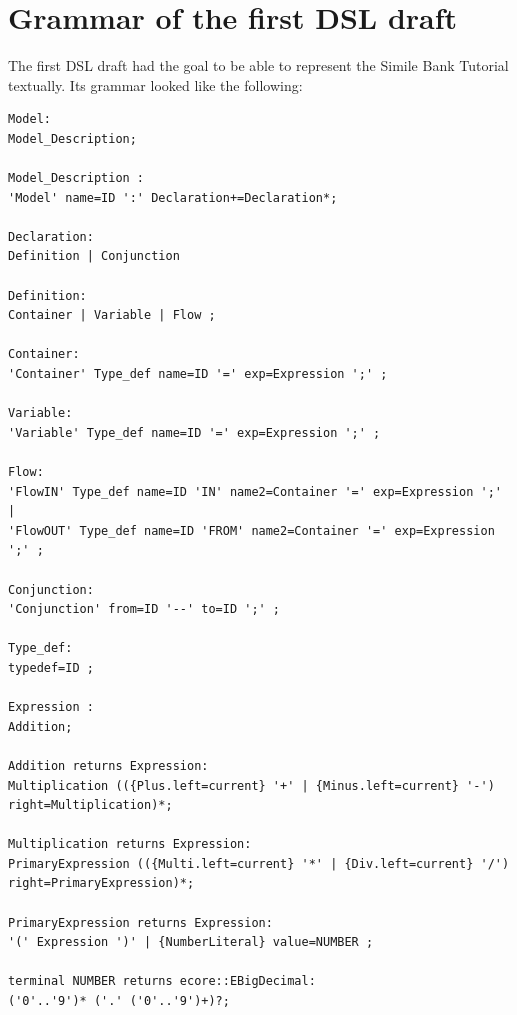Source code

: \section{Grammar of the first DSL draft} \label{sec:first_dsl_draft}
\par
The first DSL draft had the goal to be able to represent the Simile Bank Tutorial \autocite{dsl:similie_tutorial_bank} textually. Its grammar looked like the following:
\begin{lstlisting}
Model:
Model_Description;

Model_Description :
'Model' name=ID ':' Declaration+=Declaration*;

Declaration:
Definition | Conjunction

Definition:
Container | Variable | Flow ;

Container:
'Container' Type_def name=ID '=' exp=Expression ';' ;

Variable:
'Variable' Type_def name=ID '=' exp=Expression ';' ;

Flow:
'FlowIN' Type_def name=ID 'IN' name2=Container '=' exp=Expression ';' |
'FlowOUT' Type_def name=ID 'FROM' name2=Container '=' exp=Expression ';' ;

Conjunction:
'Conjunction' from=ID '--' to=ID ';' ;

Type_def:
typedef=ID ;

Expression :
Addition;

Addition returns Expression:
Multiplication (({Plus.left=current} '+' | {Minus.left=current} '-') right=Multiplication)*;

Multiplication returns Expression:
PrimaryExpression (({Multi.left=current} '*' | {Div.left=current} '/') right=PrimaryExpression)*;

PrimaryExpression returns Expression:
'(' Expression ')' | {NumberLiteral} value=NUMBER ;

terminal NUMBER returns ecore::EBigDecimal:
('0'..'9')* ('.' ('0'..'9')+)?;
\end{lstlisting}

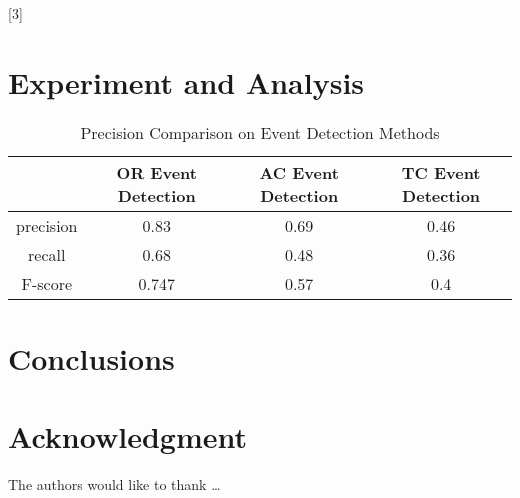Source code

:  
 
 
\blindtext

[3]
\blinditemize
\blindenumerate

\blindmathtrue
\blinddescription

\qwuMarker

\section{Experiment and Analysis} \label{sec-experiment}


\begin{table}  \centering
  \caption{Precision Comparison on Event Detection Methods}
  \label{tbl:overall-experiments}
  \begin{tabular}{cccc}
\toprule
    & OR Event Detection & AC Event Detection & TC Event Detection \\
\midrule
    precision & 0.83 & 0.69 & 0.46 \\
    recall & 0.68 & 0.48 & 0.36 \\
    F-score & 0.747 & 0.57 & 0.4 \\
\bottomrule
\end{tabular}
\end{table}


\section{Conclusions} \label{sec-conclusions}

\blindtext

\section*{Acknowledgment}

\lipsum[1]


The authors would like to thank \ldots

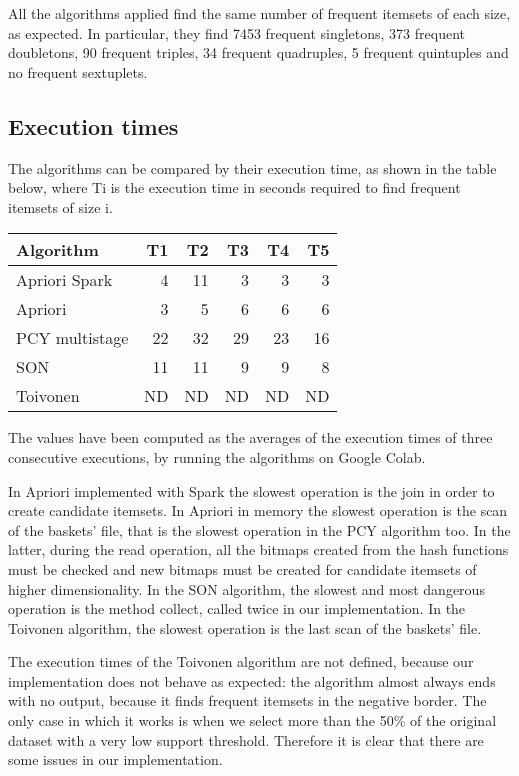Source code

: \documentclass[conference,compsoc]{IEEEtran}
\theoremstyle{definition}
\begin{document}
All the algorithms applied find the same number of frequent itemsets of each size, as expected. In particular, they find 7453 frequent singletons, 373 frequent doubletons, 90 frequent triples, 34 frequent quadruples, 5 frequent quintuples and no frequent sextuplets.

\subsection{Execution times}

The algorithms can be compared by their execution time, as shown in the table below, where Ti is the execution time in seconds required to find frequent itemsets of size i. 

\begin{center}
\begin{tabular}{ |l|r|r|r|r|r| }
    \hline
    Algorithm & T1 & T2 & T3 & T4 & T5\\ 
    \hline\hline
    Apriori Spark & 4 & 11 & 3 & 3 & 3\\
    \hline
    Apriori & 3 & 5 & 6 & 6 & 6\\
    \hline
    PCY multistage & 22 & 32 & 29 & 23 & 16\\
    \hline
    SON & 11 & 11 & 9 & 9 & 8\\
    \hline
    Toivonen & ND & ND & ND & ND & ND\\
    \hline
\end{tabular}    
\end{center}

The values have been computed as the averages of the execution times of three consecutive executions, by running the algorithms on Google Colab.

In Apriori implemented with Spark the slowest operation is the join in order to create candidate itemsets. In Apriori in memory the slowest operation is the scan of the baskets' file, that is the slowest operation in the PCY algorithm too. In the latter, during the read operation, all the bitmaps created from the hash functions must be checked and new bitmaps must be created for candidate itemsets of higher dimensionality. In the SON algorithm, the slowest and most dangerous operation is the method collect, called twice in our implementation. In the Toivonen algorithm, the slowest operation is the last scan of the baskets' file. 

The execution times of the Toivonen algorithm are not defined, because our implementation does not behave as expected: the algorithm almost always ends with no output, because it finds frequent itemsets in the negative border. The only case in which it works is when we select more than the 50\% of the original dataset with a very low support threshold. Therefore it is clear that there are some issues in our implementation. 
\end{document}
====
#### WHAT YOU SHOULD DO
An exact copy of the data is required, with the pictures excluded.

#### RESULT FOR THIS TASK
Source code

: \section{Grammar of the first DSL draft} \label{sec:first_dsl_draft}
\par
The first DSL draft had the goal to be able to represent the Simile Bank Tutorial \autocite{dsl:similie_tutorial_bank} textually. Its grammar looked like the following:
\begin{lstlisting}
Model:
Model_Description;

Model_Description :
'Model' name=ID ':' Declaration+=Declaration*;

Declaration:
Definition | Conjunction

Definition:
Container | Variable | Flow ;

Container:
'Container' Type_def name=ID '=' exp=Expression ';' ;

Variable:
'Variable' Type_def name=ID '=' exp=Expression ';' ;

Flow:
'FlowIN' Type_def name=ID 'IN' name2=Container '=' exp=Expression ';' |
'FlowOUT' Type_def name=ID 'FROM' name2=Container '=' exp=Expression ';' ;

Conjunction:
'Conjunction' from=ID '--' to=ID ';' ;

Type_def:
typedef=ID ;

Expression :
Addition;

Addition returns Expression:
Multiplication (({Plus.left=current} '+' | {Minus.left=current} '-') right=Multiplication)*;

Multiplication returns Expression:
PrimaryExpression (({Multi.left=current} '*' | {Div.left=current} '/') right=PrimaryExpression)*;

PrimaryExpression returns Expression:
'(' Expression ')' | {NumberLiteral} value=NUMBER ;

terminal NUMBER returns ecore::EBigDecimal:
('0'..'9')* ('.' ('0'..'9')+)?;
\end{lstlisting}

Source code

:  
 
 
\blindtext

[3]
\blinditemize
\blindenumerate

\blindmathtrue
\blinddescription

\qwuMarker

\section{Experiment and Analysis} \label{sec-experiment}


\begin{table}  \centering
  \caption{Precision Comparison on Event Detection Methods}
  \label{tbl:overall-experiments}
  \begin{tabular}{cccc}
\toprule
    & OR Event Detection & AC Event Detection & TC Event Detection \\
\midrule
    precision & 0.83 & 0.69 & 0.46 \\
    recall & 0.68 & 0.48 & 0.36 \\
    F-score & 0.747 & 0.57 & 0.4 \\
\bottomrule
\end{tabular}
\end{table}


\section{Conclusions} \label{sec-conclusions}

\blindtext

\section*{Acknowledgment}

\lipsum[1]


The authors would like to thank \ldots

Source code

: \documentclass[conference,compsoc]{IEEEtran}
\theoremstyle{definition}
\begin{document}
All the algorithms applied find the same number of frequent itemsets of each size, as expected. In particular, they find 7453 frequent singletons, 373 frequent doubletons, 90 frequent triples, 34 frequent quadruples, 5 frequent quintuples and no frequent sextuplets.

\subsection{Execution times}

The algorithms can be compared by their execution time, as shown in the table below, where Ti is the execution time in seconds required to find frequent itemsets of size i. 

\begin{center}
\begin{tabular}{ |l|r|r|r|r|r| }
    \hline
    Algorithm & T1 & T2 & T3 & T4 & T5\\ 
    \hline\hline
    Apriori Spark & 4 & 11 & 3 & 3 & 3\\
    \hline
    Apriori & 3 & 5 & 6 & 6 & 6\\
    \hline
    PCY multistage & 22 & 32 & 29 & 23 & 16\\
    \hline
    SON & 11 & 11 & 9 & 9 & 8\\
    \hline
    Toivonen & ND & ND & ND & ND & ND\\
    \hline
\end{tabular}    
\end{center}

The values have been computed as the averages of the execution times of three consecutive executions, by running the algorithms on Google Colab.

In Apriori implemented with Spark the slowest operation is the join in order to create candidate itemsets. In Apriori in memory the slowest operation is the scan of the baskets' file, that is the slowest operation in the PCY algorithm too. In the latter, during the read operation, all the bitmaps created from the hash functions must be checked and new bitmaps must be created for candidate itemsets of higher dimensionality. In the SON algorithm, the slowest and most dangerous operation is the method collect, called twice in our implementation. In the Toivonen algorithm, the slowest operation is the last scan of the baskets' file. 

The execution times of the Toivonen algorithm are not defined, because our implementation does not behave as expected: the algorithm almost always ends with no output, because it finds frequent itemsets in the negative border. The only case in which it works is when we select more than the 50\% of the original dataset with a very low support threshold. Therefore it is clear that there are some issues in our implementation. 
\end{document}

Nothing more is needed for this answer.